- Work instructions -
Word for word, restate the lines from the start of the data below through the line containing "Eligibility and prices".

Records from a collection
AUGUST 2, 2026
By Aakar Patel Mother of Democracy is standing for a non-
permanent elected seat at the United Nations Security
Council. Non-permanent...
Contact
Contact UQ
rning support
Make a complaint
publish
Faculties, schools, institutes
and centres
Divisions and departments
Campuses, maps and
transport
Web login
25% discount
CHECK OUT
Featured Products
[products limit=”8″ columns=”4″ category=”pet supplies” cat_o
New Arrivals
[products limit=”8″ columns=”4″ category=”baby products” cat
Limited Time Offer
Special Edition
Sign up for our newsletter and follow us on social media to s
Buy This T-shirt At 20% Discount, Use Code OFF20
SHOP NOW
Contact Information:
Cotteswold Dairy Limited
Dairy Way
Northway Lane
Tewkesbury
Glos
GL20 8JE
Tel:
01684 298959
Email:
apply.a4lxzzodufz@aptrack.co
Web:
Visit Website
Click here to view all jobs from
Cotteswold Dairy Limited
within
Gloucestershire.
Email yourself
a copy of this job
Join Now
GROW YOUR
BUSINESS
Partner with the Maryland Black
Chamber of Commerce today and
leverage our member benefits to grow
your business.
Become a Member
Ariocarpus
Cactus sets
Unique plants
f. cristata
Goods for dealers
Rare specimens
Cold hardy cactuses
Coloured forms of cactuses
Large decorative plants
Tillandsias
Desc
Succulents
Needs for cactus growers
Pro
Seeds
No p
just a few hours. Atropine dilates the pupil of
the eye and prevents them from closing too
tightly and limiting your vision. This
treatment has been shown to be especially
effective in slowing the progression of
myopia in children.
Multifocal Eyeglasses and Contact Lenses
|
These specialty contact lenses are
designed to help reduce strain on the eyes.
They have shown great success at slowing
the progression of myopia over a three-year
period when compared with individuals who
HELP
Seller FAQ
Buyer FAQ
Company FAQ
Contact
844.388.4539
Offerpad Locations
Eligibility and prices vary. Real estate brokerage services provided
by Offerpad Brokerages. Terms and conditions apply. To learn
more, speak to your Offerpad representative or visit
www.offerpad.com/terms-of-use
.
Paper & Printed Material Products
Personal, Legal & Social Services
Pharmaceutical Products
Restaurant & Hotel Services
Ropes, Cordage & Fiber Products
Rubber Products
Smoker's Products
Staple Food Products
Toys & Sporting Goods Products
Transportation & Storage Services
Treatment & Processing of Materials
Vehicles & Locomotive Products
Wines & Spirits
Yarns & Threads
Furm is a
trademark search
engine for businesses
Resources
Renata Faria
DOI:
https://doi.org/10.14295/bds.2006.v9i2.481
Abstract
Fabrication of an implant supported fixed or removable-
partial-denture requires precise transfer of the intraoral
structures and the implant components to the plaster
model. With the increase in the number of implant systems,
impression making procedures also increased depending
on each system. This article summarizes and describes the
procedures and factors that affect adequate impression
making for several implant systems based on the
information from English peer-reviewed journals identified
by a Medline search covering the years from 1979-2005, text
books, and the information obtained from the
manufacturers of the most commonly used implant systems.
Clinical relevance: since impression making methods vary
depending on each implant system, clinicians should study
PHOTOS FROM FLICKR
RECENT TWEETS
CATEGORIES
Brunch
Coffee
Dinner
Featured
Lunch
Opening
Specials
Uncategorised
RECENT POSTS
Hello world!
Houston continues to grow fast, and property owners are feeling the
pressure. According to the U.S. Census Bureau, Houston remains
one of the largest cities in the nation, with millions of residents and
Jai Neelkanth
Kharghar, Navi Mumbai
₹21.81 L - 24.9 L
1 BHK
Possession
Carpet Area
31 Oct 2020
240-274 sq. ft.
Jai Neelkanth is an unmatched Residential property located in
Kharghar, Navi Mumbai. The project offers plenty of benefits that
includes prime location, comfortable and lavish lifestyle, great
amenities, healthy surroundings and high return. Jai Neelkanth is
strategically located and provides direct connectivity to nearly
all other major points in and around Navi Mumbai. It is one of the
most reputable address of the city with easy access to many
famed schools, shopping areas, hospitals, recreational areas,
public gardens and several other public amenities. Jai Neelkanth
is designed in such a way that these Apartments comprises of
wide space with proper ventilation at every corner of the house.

- Result below -
AUGUST 2, 2026
By Aakar Patel Mother of Democracy is standing for a non-
permanent elected seat at the United Nations Security
Council. Non-permanent...
Contact
Contact UQ
rning support
Make a complaint
publish
Faculties, schools, institutes
and centres
Divisions and departments
Campuses, maps and
transport
Web login
25% discount
CHECK OUT
Featured Products
[products limit=”8″ columns=”4″ category=”pet supplies” cat_o
New Arrivals
[products limit=”8″ columns=”4″ category=”baby products” cat
Limited Time Offer
Special Edition
Sign up for our newsletter and follow us on social media to s
Buy This T-shirt At 20% Discount, Use Code OFF20
SHOP NOW
Contact Information:
Cotteswold Dairy Limited
Dairy Way
Northway Lane
Tewkesbury
Glos
GL20 8JE
Tel:
01684 298959
Email:
apply.a4lxzzodufz@aptrack.co
Web:
Visit Website
Click here to view all jobs from
Cotteswold Dairy Limited
within
Gloucestershire.
Email yourself
a copy of this job
Join Now
GROW YOUR
BUSINESS
Partner with the Maryland Black
Chamber of Commerce today and
leverage our member benefits to grow
your business.
Become a Member
Ariocarpus
Cactus sets
Unique plants
f. cristata
Goods for dealers
Rare specimens
Cold hardy cactuses
Coloured forms of cactuses
Large decorative plants
Tillandsias
Desc
Succulents
Needs for cactus growers
Pro
Seeds
No p
just a few hours. Atropine dilates the pupil of
the eye and prevents them from closing too
tightly and limiting your vision. This
treatment has been shown to be especially
effective in slowing the progression of
myopia in children.
Multifocal Eyeglasses and Contact Lenses
|
These specialty contact lenses are
designed to help reduce strain on the eyes.
They have shown great success at slowing
the progression of myopia over a three-year
period when compared with individuals who
HELP
Seller FAQ
Buyer FAQ
Company FAQ
Contact
844.388.4539
Offerpad Locations
Eligibility and prices vary. Real estate brokerage services provided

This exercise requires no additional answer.